ORLEN Group reduces CO2 emissions at Sleipner Area on Norwegian Continental Shelf


Yet another production installation used by ORLEN Group on the Norwegian Continental Shelf has been connected to clean energy generated onshore. The electrification of the Sleipner field will prevent 160,000 tonnes of carbon dioxide emissions per year. About two-thirds of the gas production of PGNiG Upstream Norway in 2024 will be carried out using facilities powered from shore.

The electrification of the Sleipner field in the North Sea will enable the phase-out of two gas turbines that have provided the energy necessary for its installations. This will significantly reduce CO2 emissions associated with oil and gas production, as electric energy supplied from shore comes almost 100 per cent from zero-emission, renewable energy sources.

Sleipner’s installations process production from several fields in the Sleipner Area, located in the central part of the North Sea. PGNiG Upstream Norway holds an approximate 25% stake in Sleipner, which provides the company with access to more than 26 million barrels of oil equivalent remaining recoverable reserves. In 2024, PGNiG Upstream Norway will produce 3.4 Mboe of hydrocarbons from Sleipner.

Sleipner was electrified with a 28-km long subsea power cable connected to the Gina Krog platform, which has been supplied with power from shore since 2023. Apart from Sleipner and Gina Krog, PGNiG Upstream Norway is a license partner in two other fields powered from shore – Ormen Lange and Duva.
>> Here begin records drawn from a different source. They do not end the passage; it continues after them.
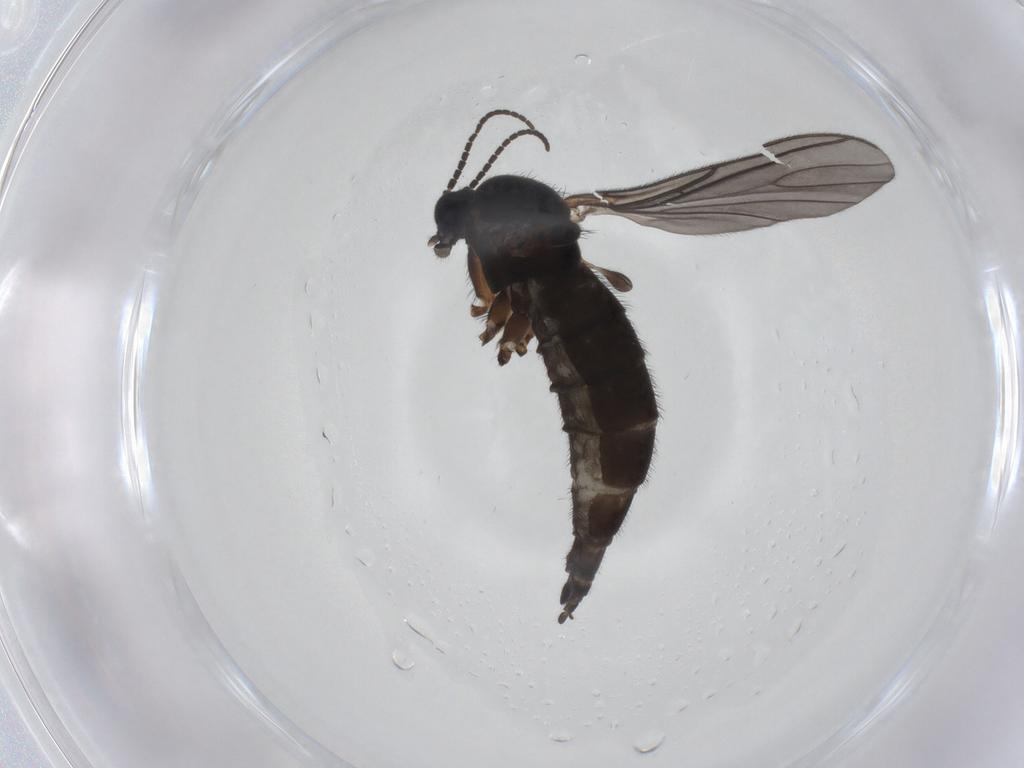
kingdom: Animalia
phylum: Arthropoda
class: Insecta
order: Diptera
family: Sciaridae
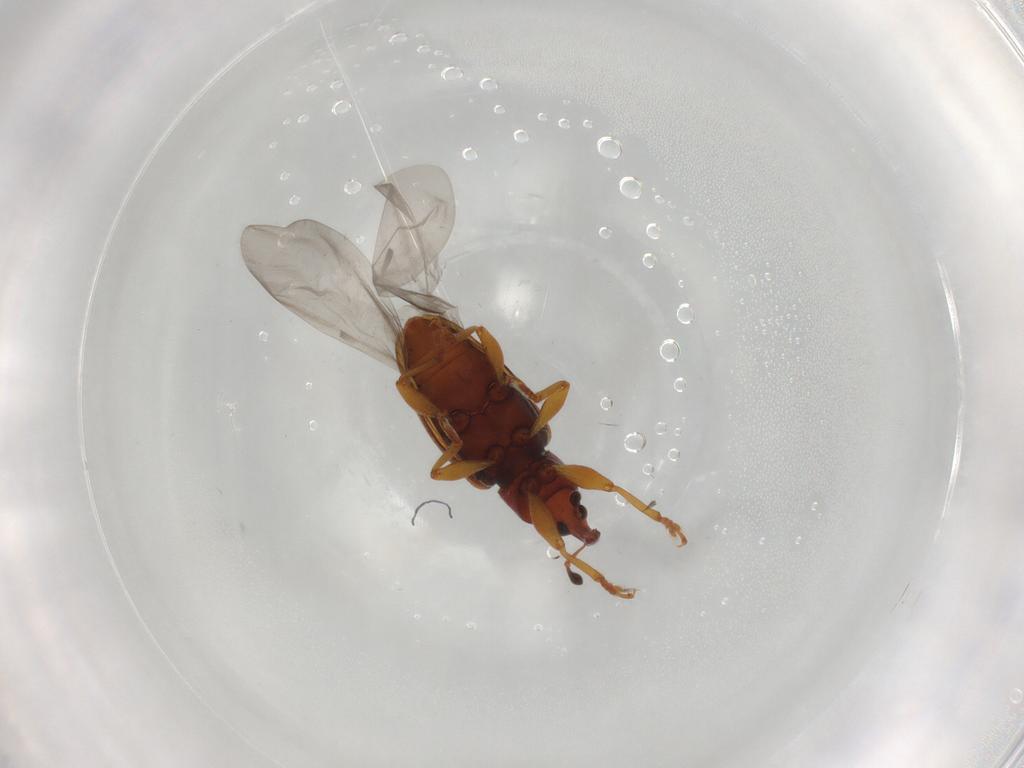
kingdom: Animalia
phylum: Arthropoda
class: Insecta
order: Coleoptera
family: Curculionidae
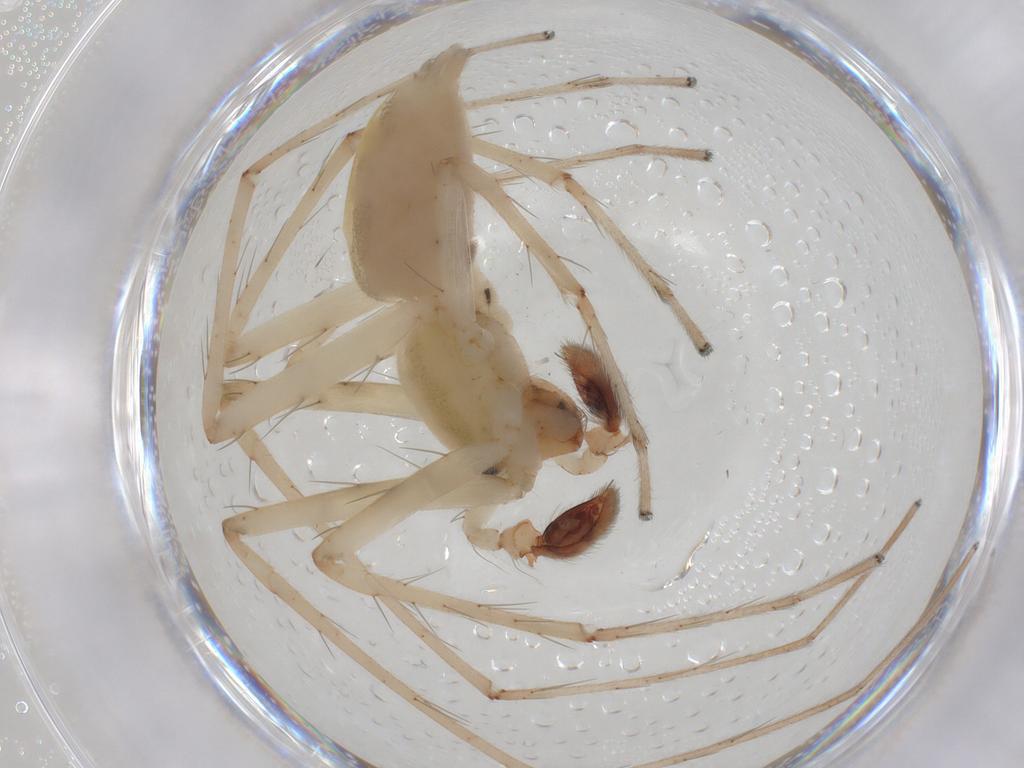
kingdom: Animalia
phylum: Arthropoda
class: Arachnida
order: Araneae
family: Anyphaenidae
Total production from all ORLEN Group’s electrified fields will exceed 3.0 bcm of gas in 2024. This means that approximately 66 per cent of total gas production by PGNiG Upstream Norway will be carried out using facilities powered by almost zero-emission energy.

The company is also developing the Fenris field and the Yggdrasil production area, which will be supplied with onshore energy from the start of operations.

Apart from ORLEN Group, the shareholders of Sleipner are Equinor Energy (operator) and Vår Energi.